┏━━

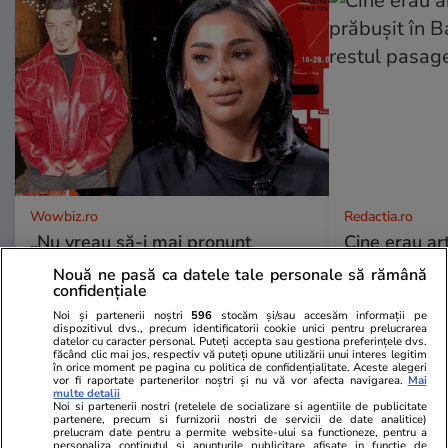
Wowbiz.ro
Redactia.ro
„Nu vreau să-i mai pronunț
Cine erau arti
numele”. Cristina Pucean, mesaj
prăbușit în 
Nouă ne pasă ca datele tale personale să rămână
cu subînțeles pentru Bogdan de
restul pasag
confidențiale
la Ploiești: „Să-i dea Dumnezeu
Noi și partenerii noștri
596
stocăm și/sau accesăm informații pe
după suflet”
dispozitivul dvs., precum identificatorii cookie unici pentru prelucrarea
datelor cu caracter personal. Puteți accepta sau gestiona preferințele dvs.
făcând clic mai jos, respectiv vă puteți opune utilizării unui interes legitim
în orice moment pe pagina cu politica de confidențialitate. Aceste alegeri
vor fi raportate partenerilor noștri și nu vă vor afecta navigarea.
Mai
multe detalii
POLITIC
Noi si partenerii nostri (retelele de socializare si agentiile de publicitate
partenere, precum si furnizorii nostri de servicii de date analitice)
prelucram date pentru a permite website-ului sa functioneze, pentru a
Politică
12 iul.
personaliza continutul si anunturile publicitare afisate in functie de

┗━━

Set down the text of the items above line for line, leaving out the pictures.

Wowbiz.ro
Redactia.ro
„Nu vreau să-i mai pronunț
Cine erau arti
numele”. Cristina Pucean, mesaj
prăbușit în 
Nouă ne pasă ca datele tale personale să rămână
cu subînțeles pentru Bogdan de
restul pasag
confidențiale
la Ploiești: „Să-i dea Dumnezeu
Noi și partenerii noștri
596
stocăm și/sau accesăm informații pe
după suflet”
dispozitivul dvs., precum identificatorii cookie unici pentru prelucrarea
datelor cu caracter personal. Puteți accepta sau gestiona preferințele dvs.
făcând clic mai jos, respectiv vă puteți opune utilizării unui interes legitim
în orice moment pe pagina cu politica de confidențialitate. Aceste alegeri
vor fi raportate partenerilor noștri și nu vă vor afecta navigarea.
Mai
multe detalii
POLITIC
Noi si partenerii nostri (retelele de socializare si agentiile de publicitate
partenere, precum si furnizorii nostri de servicii de date analitice)
prelucram date pentru a permite website-ului sa functioneze, pentru a
Politică
12 iul.
personaliza continutul si anunturile publicitare afisate in functie de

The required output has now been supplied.